In-Office Patient Registration Procedures

  • Mask use should reflect federal, state, and local regulations and conditions.
  • Screen patients as appropriate.
  • Reschedule known or suspected COVID-19 positive patients or provide a referral to an appropriately equipped facility.
  • Continue routine sanitization and disinfection of high touch areas in the patient registration area.

Reception Area Preparation Strategies

  • Mask usage as per federal, state, and local regulations and conditions.
  • Social distancing as per federal, state, and local regulations.
  • Continue routine sanitization and disinfection of high touch areas in the patient registration area. Resource: CDC’s Steps Healthcare Facilities Can Take to Stay Prepared for COVID-19

Chairside Checklist

  • Refer to the hazard assessment when establishing clinic protocols.
  • Use best clinical judgment regarding hand shaking.

Staff Protection Strategies

Professional judgment should be exercised when considering the following strategies. Pay attention to any evolving CDC guidelines for health care providers, as well as state and local ordinances. Be sure to check state regulations for vaccine mandates.
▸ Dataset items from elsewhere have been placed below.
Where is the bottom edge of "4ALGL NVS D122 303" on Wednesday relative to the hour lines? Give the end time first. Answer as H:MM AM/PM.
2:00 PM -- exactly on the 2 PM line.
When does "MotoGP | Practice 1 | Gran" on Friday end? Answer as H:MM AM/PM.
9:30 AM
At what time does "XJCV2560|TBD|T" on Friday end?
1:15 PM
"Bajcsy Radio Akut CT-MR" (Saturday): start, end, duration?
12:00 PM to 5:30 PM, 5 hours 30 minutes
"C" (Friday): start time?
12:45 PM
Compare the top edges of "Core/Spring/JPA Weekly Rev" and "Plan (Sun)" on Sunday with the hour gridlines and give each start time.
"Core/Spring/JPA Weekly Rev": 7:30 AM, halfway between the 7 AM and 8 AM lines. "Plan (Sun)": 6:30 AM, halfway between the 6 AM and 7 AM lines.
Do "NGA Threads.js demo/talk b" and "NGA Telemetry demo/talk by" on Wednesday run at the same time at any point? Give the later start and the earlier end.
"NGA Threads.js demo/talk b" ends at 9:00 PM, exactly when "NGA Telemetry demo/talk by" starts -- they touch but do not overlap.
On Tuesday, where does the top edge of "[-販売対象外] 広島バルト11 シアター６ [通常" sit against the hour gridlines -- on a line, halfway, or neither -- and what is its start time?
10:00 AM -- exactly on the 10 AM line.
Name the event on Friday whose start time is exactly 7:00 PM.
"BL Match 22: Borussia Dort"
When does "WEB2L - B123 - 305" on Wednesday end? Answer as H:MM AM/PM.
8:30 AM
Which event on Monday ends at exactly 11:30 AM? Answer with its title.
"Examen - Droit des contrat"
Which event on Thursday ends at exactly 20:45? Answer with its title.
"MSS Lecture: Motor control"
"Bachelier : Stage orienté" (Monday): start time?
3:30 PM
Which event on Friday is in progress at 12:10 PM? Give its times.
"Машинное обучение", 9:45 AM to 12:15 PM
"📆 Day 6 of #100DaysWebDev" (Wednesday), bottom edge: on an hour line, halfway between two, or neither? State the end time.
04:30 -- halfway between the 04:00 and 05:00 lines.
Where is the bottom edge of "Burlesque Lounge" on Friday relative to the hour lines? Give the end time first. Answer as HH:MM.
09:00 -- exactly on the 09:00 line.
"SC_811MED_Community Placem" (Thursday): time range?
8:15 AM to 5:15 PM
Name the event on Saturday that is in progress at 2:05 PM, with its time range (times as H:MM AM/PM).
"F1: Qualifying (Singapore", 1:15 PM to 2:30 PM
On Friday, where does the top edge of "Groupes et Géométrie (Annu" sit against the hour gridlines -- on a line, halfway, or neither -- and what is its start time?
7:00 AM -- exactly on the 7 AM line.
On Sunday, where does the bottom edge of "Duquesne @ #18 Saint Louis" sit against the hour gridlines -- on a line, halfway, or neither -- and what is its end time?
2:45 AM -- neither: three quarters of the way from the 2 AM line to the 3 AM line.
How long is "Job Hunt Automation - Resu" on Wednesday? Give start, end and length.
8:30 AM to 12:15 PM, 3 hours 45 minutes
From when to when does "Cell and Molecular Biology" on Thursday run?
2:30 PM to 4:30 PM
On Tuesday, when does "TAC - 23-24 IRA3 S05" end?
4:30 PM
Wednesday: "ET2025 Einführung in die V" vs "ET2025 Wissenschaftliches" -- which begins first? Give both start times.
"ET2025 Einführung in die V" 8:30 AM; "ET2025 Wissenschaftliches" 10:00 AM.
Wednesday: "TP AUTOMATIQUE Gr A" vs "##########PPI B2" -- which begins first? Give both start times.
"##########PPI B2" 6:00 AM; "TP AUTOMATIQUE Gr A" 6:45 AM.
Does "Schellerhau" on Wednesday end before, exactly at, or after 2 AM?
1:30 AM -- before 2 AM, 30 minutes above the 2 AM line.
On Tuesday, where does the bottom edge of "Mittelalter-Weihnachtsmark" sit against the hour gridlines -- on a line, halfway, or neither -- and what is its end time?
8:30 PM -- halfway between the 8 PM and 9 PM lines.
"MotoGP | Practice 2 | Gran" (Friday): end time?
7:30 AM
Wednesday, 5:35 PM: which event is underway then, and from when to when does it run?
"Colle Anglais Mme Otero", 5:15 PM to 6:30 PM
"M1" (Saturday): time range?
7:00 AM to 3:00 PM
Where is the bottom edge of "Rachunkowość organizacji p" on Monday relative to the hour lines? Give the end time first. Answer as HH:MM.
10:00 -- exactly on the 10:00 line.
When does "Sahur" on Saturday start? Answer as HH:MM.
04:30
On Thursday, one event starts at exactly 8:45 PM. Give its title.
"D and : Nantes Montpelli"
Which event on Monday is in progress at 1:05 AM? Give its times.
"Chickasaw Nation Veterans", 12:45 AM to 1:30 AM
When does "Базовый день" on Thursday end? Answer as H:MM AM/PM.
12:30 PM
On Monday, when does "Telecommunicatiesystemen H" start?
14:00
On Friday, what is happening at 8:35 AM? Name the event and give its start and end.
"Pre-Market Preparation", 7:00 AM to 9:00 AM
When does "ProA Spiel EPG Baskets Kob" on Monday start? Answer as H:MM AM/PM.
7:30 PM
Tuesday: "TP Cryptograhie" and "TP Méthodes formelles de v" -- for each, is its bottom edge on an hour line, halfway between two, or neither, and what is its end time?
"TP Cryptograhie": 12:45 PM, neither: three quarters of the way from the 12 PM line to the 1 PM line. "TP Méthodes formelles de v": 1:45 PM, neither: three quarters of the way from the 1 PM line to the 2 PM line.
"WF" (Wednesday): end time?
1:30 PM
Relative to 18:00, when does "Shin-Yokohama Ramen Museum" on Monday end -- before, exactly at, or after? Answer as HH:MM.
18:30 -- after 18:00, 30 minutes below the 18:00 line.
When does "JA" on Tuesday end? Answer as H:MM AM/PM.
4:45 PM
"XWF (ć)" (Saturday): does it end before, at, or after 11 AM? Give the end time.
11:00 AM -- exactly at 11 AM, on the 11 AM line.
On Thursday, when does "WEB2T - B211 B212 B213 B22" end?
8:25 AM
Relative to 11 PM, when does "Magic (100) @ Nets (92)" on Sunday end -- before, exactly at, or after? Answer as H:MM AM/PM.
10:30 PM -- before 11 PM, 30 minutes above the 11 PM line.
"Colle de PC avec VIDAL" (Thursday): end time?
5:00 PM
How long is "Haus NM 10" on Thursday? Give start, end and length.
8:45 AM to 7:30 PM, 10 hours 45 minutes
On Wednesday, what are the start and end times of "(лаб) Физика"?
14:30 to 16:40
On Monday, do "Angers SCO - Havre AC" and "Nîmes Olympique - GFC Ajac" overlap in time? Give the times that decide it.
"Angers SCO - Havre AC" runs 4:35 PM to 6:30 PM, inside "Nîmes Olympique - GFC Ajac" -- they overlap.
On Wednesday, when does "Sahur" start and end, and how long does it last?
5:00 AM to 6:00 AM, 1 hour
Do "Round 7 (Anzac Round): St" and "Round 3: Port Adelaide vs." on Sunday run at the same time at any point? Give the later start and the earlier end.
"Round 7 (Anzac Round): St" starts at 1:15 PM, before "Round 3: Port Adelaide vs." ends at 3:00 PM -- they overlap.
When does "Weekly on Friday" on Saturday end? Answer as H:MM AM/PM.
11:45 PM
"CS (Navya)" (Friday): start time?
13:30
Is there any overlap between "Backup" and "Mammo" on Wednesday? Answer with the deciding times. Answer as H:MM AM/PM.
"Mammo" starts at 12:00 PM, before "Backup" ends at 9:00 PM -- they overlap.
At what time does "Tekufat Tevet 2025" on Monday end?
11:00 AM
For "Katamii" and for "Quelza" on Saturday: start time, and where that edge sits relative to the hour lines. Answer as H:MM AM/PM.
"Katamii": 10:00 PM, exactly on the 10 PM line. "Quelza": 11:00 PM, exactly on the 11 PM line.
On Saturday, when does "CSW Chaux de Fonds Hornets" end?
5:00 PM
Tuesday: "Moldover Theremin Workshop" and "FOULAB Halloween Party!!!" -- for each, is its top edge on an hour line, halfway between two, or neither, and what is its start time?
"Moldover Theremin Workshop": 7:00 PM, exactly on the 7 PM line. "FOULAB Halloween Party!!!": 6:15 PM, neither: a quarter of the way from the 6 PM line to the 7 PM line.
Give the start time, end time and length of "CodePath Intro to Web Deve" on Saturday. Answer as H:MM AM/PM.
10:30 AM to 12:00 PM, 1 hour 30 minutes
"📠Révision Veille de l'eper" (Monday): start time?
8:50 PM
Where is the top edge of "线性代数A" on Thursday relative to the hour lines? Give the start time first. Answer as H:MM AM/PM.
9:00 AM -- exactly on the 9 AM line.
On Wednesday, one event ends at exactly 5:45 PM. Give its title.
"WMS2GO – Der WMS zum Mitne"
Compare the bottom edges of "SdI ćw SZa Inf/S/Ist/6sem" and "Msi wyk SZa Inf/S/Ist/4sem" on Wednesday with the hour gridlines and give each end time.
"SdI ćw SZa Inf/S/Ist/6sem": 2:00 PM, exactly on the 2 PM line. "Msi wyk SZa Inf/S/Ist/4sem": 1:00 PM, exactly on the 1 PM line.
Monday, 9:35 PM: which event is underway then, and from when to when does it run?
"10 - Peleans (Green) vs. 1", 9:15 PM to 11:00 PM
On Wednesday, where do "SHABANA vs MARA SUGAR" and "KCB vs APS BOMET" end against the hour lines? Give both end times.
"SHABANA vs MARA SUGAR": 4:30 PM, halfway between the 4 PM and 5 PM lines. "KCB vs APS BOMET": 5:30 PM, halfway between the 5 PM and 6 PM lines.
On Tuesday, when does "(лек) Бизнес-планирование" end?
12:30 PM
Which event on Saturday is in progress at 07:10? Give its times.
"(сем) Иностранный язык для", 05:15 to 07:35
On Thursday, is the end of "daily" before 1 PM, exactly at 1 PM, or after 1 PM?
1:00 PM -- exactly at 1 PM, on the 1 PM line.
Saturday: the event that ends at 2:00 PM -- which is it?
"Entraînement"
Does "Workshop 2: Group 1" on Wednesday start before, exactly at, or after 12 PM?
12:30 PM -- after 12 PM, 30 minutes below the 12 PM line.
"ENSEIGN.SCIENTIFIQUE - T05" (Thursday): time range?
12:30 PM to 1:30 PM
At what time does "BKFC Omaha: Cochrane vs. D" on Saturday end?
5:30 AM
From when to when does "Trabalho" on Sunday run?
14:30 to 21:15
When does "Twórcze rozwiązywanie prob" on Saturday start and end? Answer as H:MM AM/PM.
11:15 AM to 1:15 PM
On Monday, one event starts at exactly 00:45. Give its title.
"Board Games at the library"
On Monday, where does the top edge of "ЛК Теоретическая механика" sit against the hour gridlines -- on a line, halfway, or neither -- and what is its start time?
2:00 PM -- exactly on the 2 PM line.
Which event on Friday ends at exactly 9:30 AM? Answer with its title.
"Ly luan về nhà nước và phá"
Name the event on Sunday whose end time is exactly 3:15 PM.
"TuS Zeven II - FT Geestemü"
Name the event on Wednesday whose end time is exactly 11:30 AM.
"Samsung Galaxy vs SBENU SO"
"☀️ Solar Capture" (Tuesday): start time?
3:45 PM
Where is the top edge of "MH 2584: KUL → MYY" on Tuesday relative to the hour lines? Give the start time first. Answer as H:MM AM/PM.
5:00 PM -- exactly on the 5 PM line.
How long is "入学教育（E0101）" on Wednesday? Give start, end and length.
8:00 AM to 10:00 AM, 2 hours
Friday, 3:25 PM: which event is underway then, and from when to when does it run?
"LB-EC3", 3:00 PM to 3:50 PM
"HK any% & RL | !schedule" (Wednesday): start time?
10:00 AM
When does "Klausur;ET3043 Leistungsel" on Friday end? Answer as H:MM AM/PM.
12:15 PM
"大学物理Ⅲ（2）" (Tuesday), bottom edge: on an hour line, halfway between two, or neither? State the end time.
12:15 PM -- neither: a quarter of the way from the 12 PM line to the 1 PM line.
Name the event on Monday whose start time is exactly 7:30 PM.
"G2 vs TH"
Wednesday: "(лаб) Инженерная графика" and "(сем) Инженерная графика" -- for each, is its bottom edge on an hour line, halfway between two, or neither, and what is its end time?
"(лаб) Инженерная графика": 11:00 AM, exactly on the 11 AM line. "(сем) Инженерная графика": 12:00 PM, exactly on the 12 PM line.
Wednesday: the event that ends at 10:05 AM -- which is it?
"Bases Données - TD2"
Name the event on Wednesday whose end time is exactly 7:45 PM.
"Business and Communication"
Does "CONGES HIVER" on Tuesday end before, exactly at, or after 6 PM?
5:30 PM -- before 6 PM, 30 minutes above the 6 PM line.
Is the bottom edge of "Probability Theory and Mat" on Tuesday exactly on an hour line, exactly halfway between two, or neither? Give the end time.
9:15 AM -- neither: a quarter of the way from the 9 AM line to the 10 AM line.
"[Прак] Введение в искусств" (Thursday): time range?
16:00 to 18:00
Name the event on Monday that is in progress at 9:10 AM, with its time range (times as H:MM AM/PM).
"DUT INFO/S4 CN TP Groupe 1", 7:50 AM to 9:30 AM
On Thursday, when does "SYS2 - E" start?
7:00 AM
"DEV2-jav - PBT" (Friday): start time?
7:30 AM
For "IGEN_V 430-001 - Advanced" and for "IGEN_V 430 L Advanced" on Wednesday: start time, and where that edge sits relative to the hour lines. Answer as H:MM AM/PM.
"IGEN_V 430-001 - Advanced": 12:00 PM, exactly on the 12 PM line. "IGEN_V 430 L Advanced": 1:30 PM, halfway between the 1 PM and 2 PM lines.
  • Source control. In general, fully vaccinated Dental Health Care Personnel (DHCP) should continue to wear source control while at work in most instances. However, fully vaccinated DHCP could dine and socialize together in break rooms and conduct in-person meetings without source control or physical distancing. If unvaccinated DHCP are present, everyone should wear source control and adjust furniture to maintain social distancing of 6 feet between employees, where possible.
  • Staff who use public transportation. The CDC issued an Order that required face masks to be worn by all people while on public transportation (which included all passengers and all personnel operating conveyances) traveling into, within, or out of the United States and U.S. territories. While those who are fully vaccinated may resume many activities without wearing a mask, the travel environment presents a unique set of circumstances based on the number and close interaction of travelers (both vaccinated and unvaccinated).
  • Utilize the Hazard Assessment and the Checklist.

Hand Hygiene

Take steps to ensure that everyone adheres to hand hygiene practices; upon entry into the workplace; before and after any contact with patients; after contact with contaminated surfaces or equipment; and upon entry to and exit from common private staff areas such as employee lounges, locker rooms, or lunch rooms. See the ADA’s Hand Hygiene for the Dental Team resource.

COVID-19 Employee Screening

Dentists should continue to screen staff and other non-patients entering the practice so that suspected or known COVID-19 positive people are not entering the facility. Screening may be conducted by asking employees to self-monitor before reporting to work or may be conducted in-person by the employer.